診断名に縛られないで欲しいなって話①:PSWの福祉コラム
精神科のソーシャルワーカー(精神保健福祉士)をしていると、自己紹介に病名を言うクライアントによく出くわします。
聞き取りをする身としては、診断名はその方を捉えるうえで「わかりやすい情報」である反面、「先入観を植え付けられる情報」でもあります。
今回は、精神科領域における「診断名」の扱いについての「実は…」な話と、医療保険制度のためにつけられる診断がある話、ソーシャルワーカーが聞き取りたい「あなた自身の困りごと」についての話の3部に分けてお話します。
1部では、「診断名」の扱いについての「実は…」な話。精神科診断自体が変わりやすいものであることについて説明します。
精神科領域における診断名の曖昧さ
精神科領域のカルテには、代表的な診断名として「うつ病」「双極性障害」「てんかん」「統合失調症」「不眠症」「発達障害」「自閉症スペクトラム障害(旧自閉症)」「人格障害」などがよく記載されています。

» 抽出した記録:
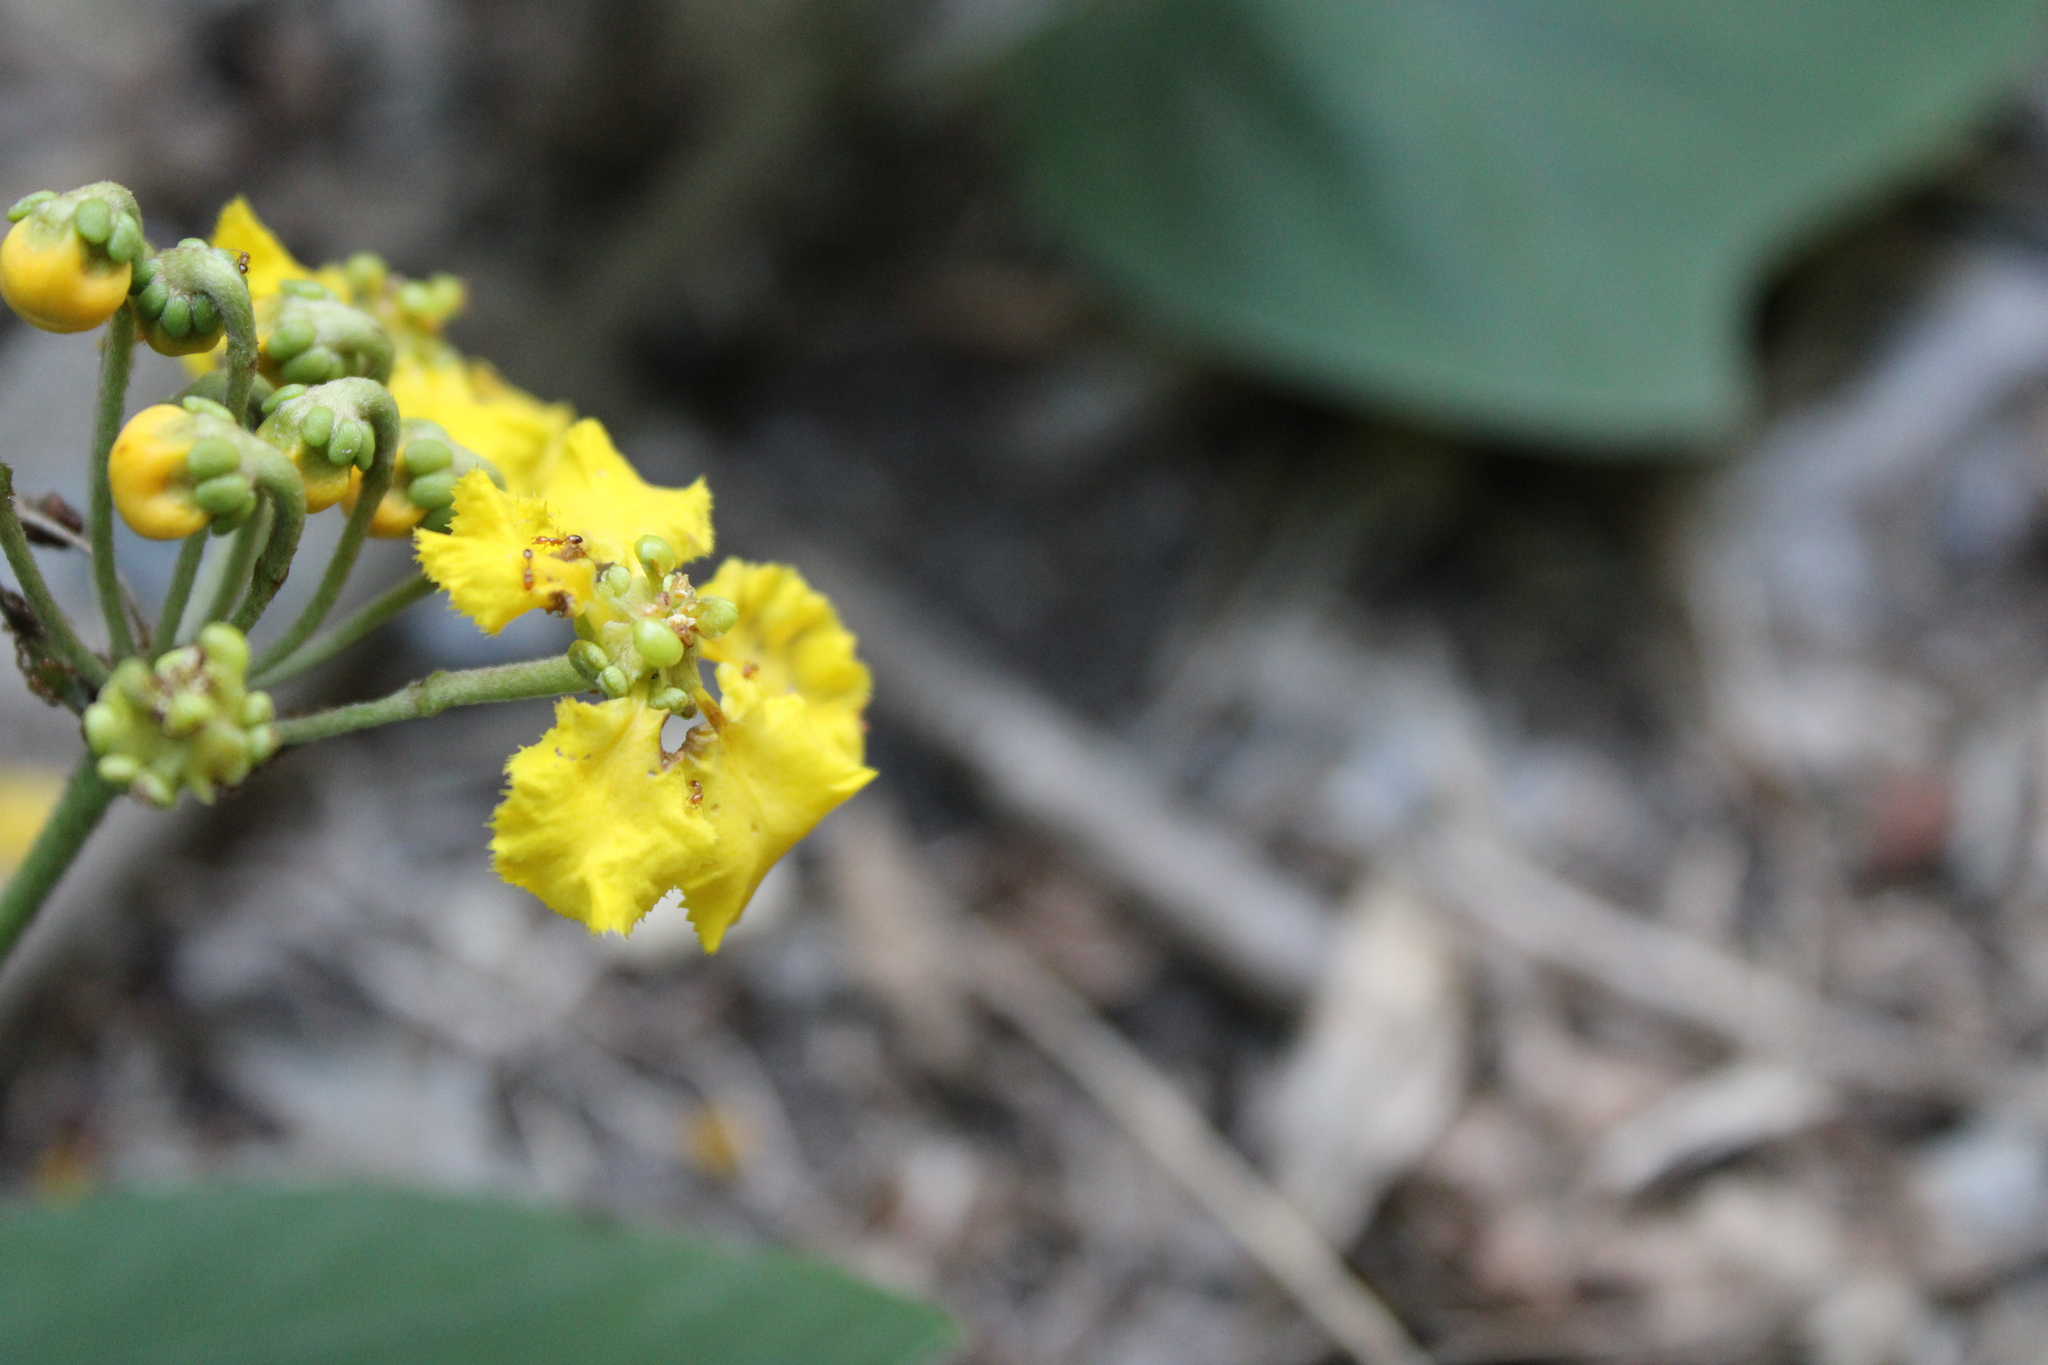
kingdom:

==

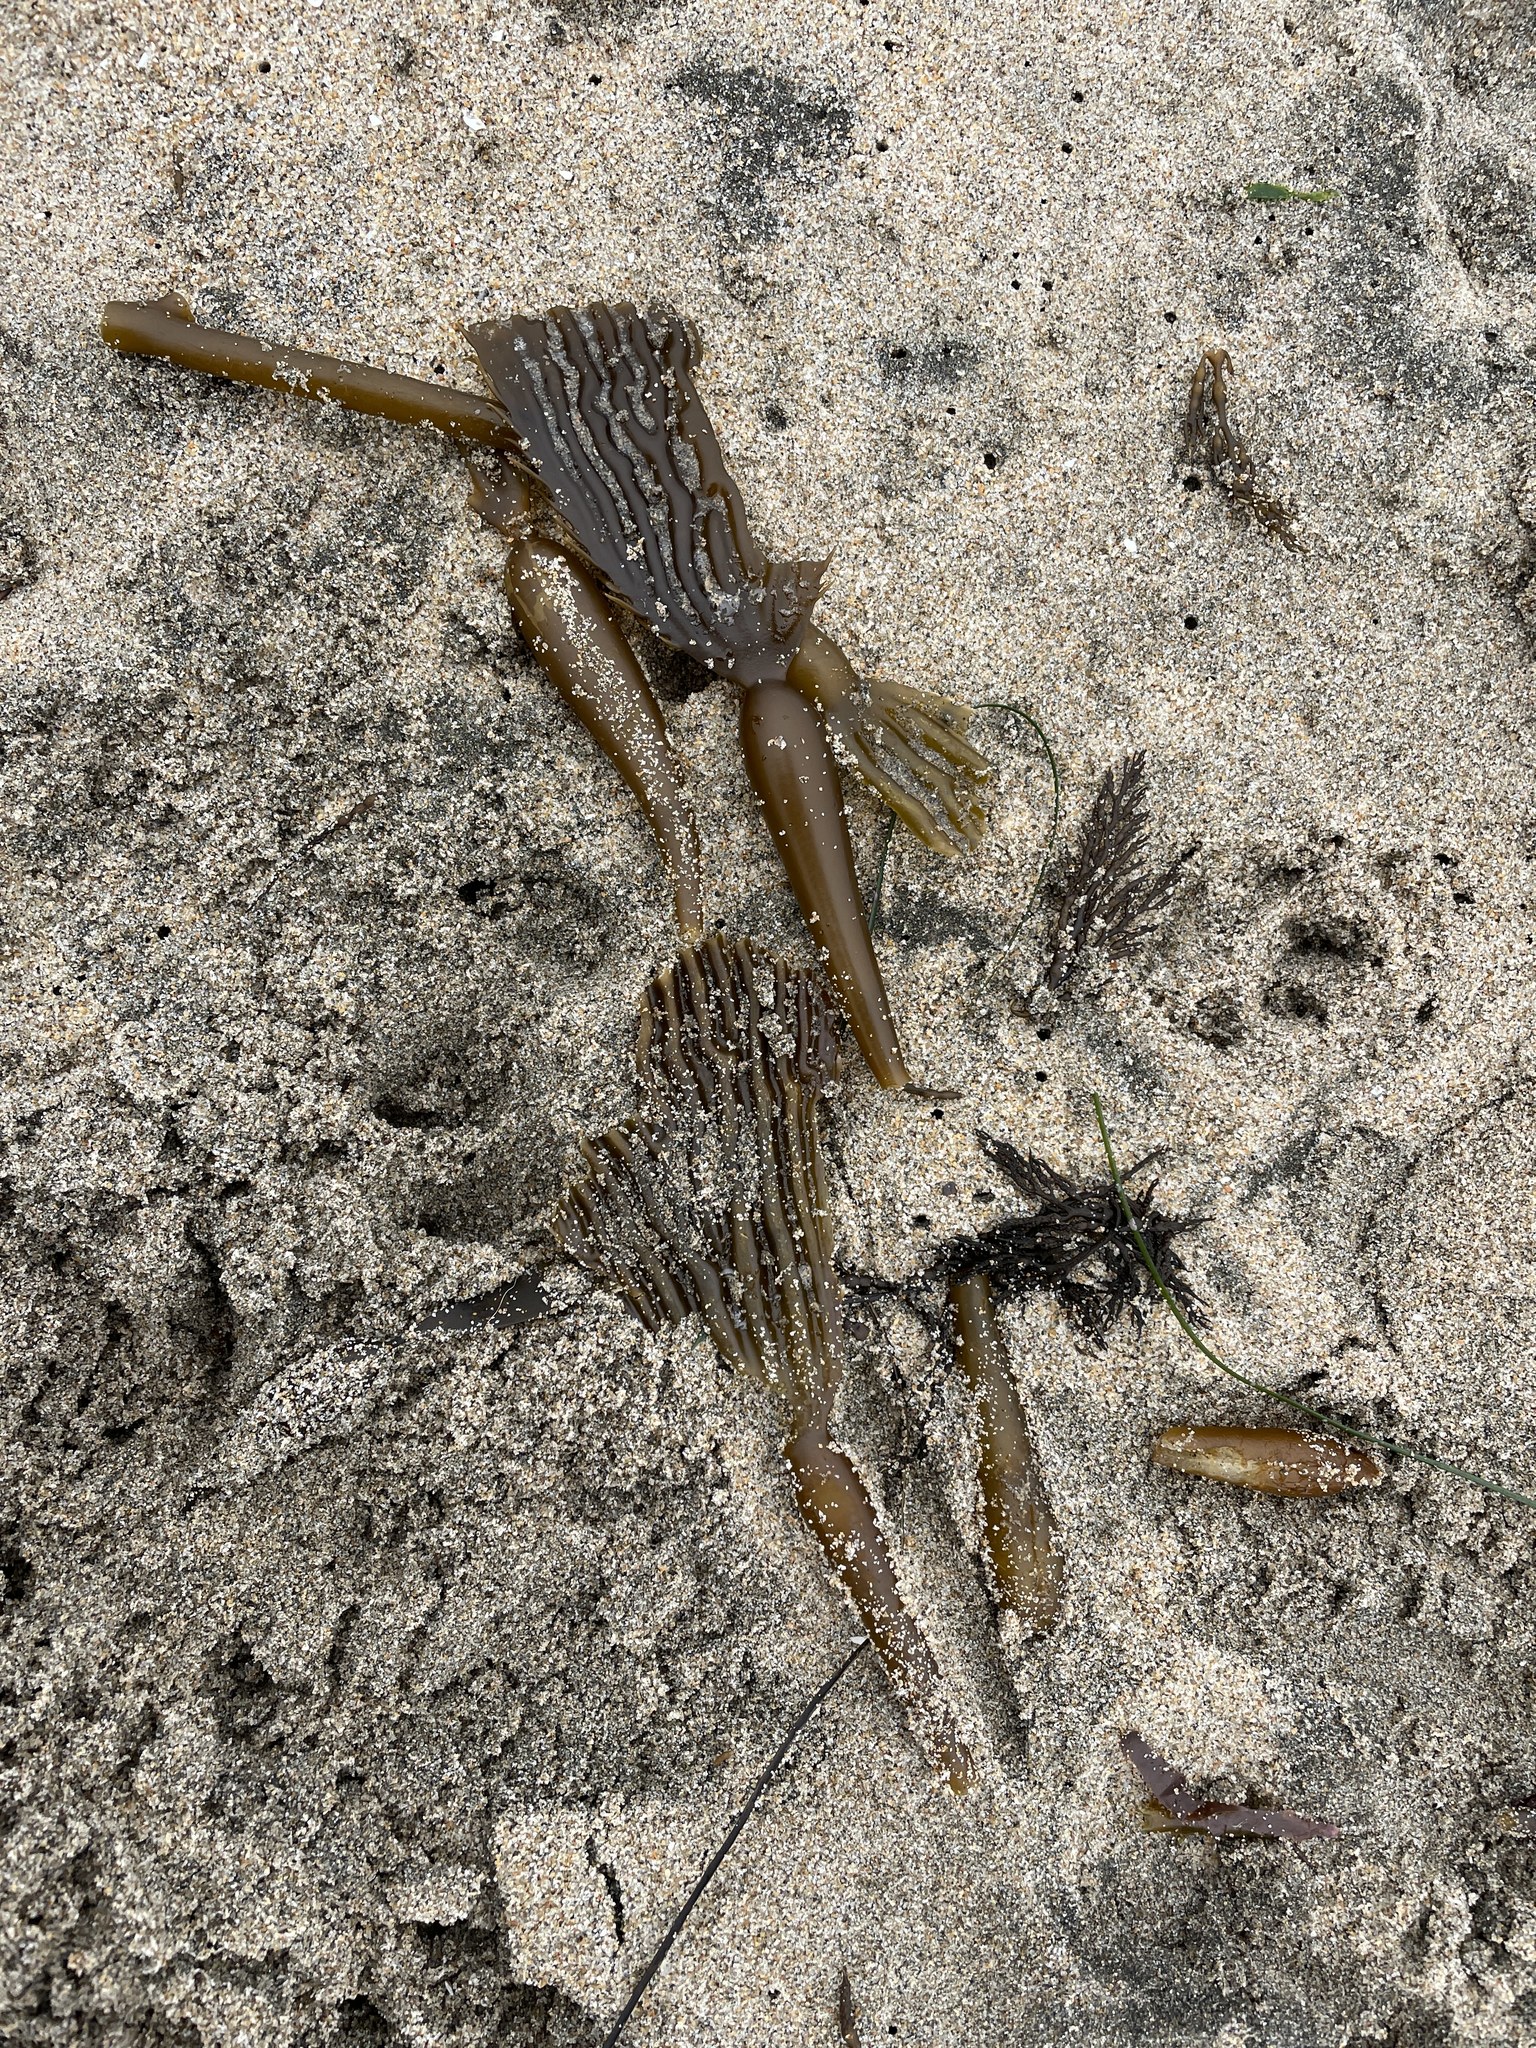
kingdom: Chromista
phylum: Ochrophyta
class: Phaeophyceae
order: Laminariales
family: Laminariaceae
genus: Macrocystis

...

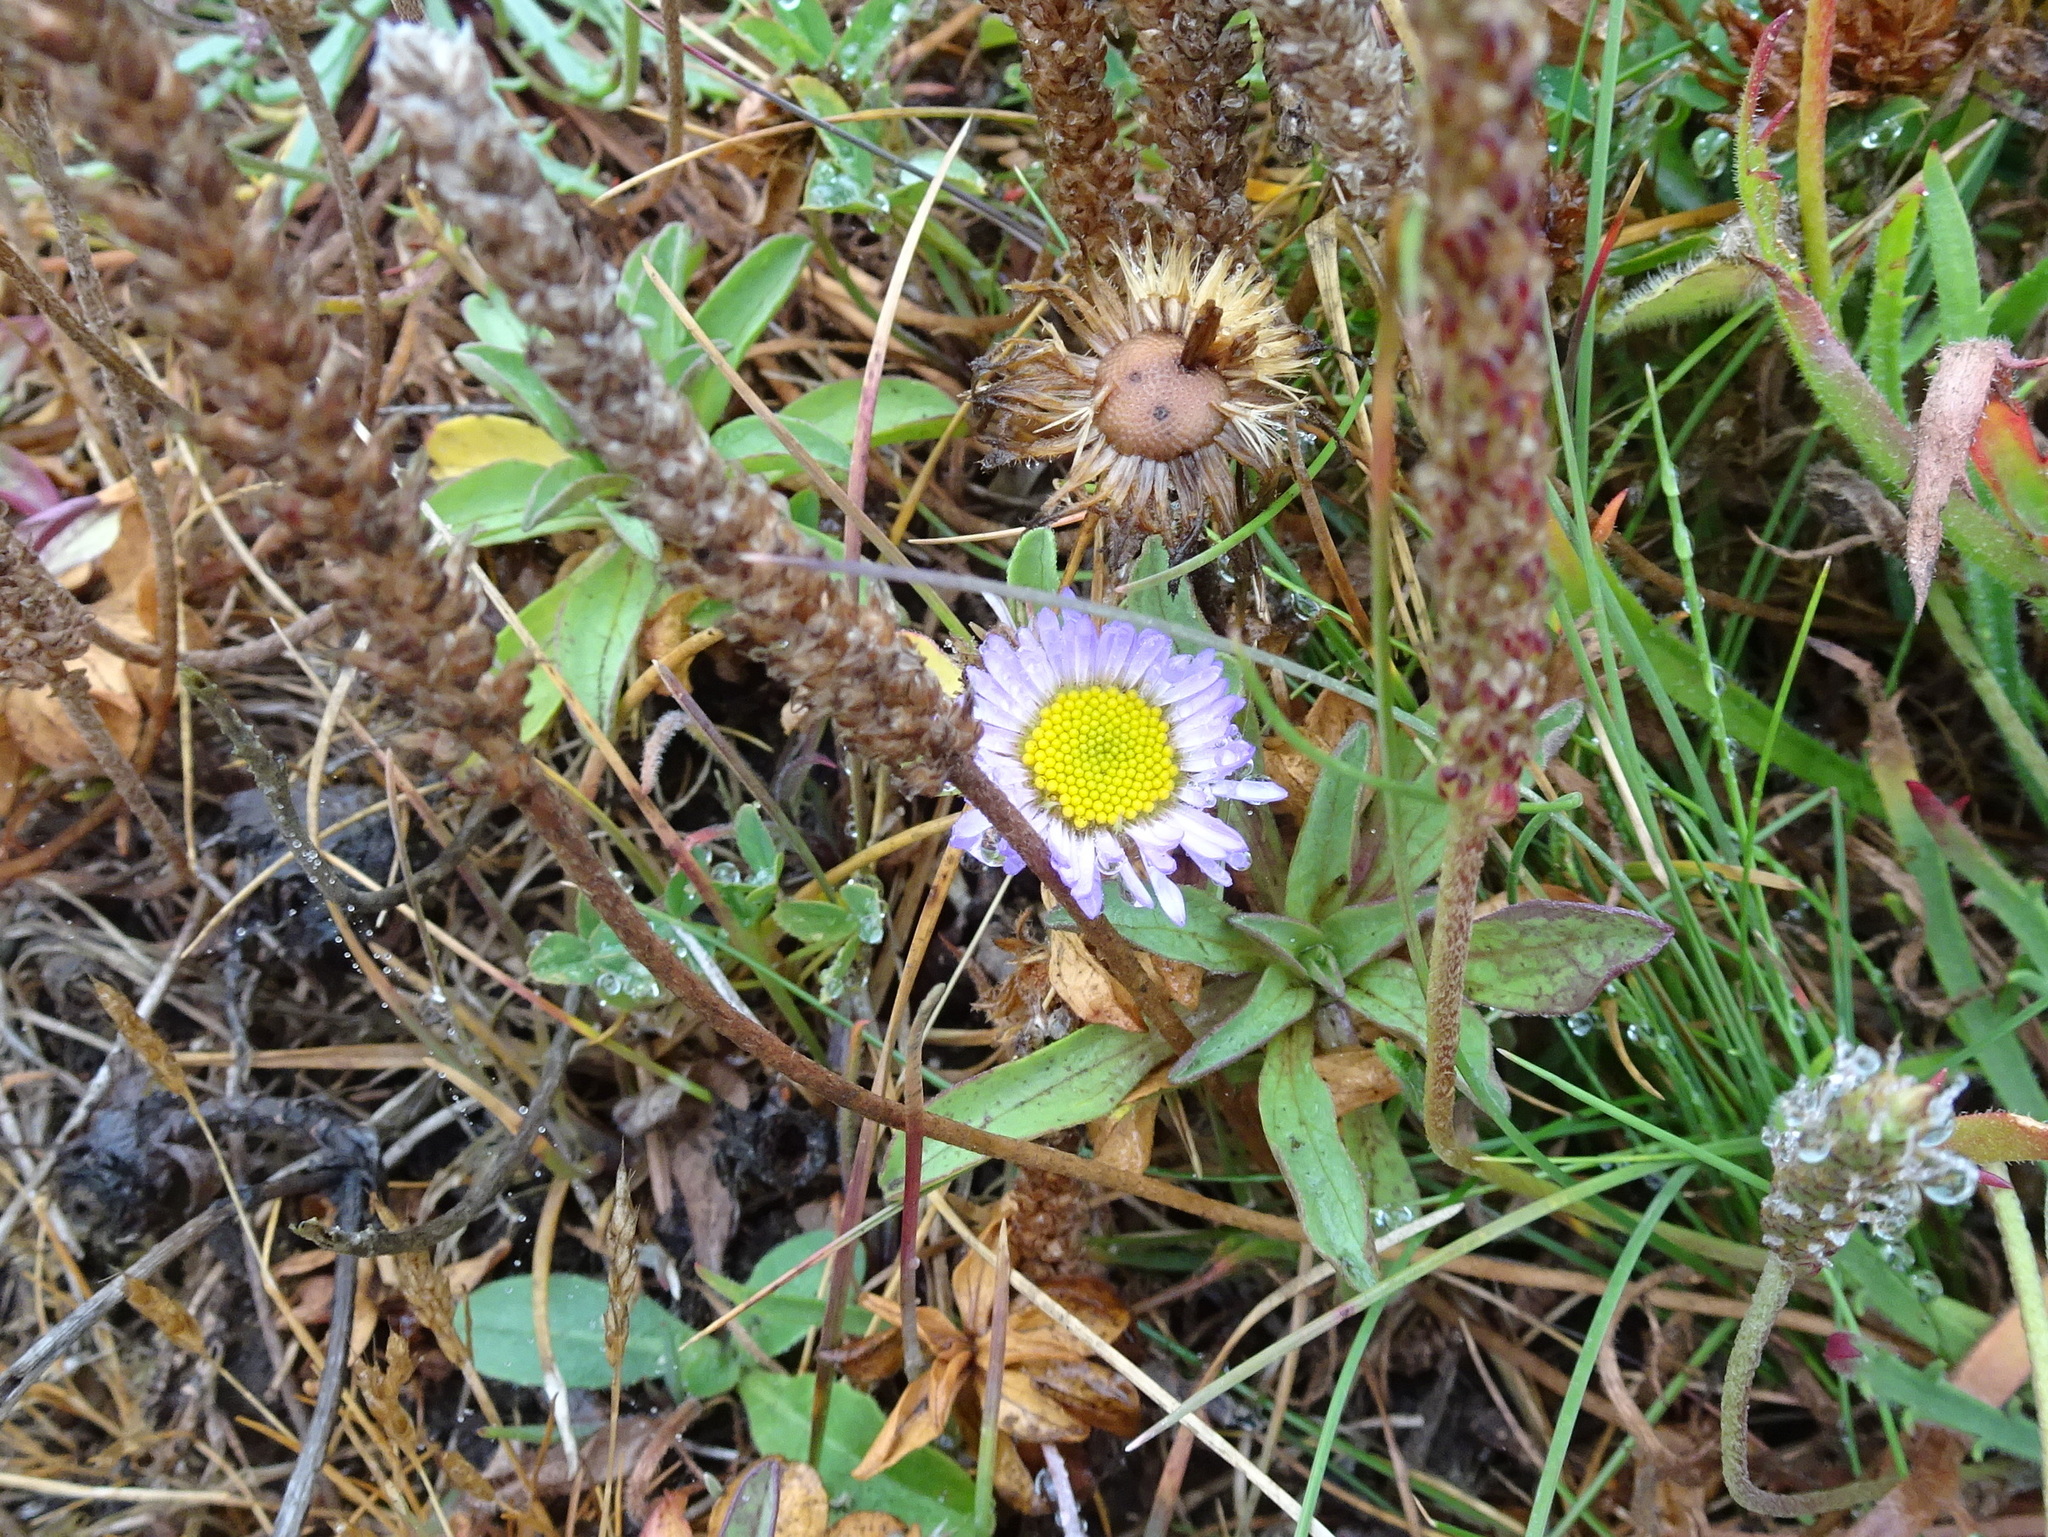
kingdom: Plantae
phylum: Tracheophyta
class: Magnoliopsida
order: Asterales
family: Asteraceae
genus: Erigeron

» 作業内容:
上にある文書の抜粋を、一字も変えずに最初から最後まで書き写す。

» 結果:
診断名に縛られないで欲しいなって話①:PSWの福祉コラム
精神科のソーシャルワーカー(精神保健福祉士)をしていると、自己紹介に病名を言うクライアントによく出くわします。
聞き取りをする身としては、診断名はその方を捉えるうえで「わかりやすい情報」である反面、「先入観を植え付けられる情報」でもあります。
今回は、精神科領域における「診断名」の扱いについての「実は…」な話と、医療保険制度のためにつけられる診断がある話、ソーシャルワーカーが聞き取りたい「あなた自身の困りごと」についての話の3部に分けてお話します。
1部では、「診断名」の扱いについての「実は…」な話。精神科診断自体が変わりやすいものであることについて説明します。
精神科領域における診断名の曖昧さ
精神科領域のカルテには、代表的な診断名として「うつ病」「双極性障害」「てんかん」「統合失調症」「不眠症」「発達障害」「自閉症スペクトラム障害(旧自閉症)」「人格障害」などがよく記載されています。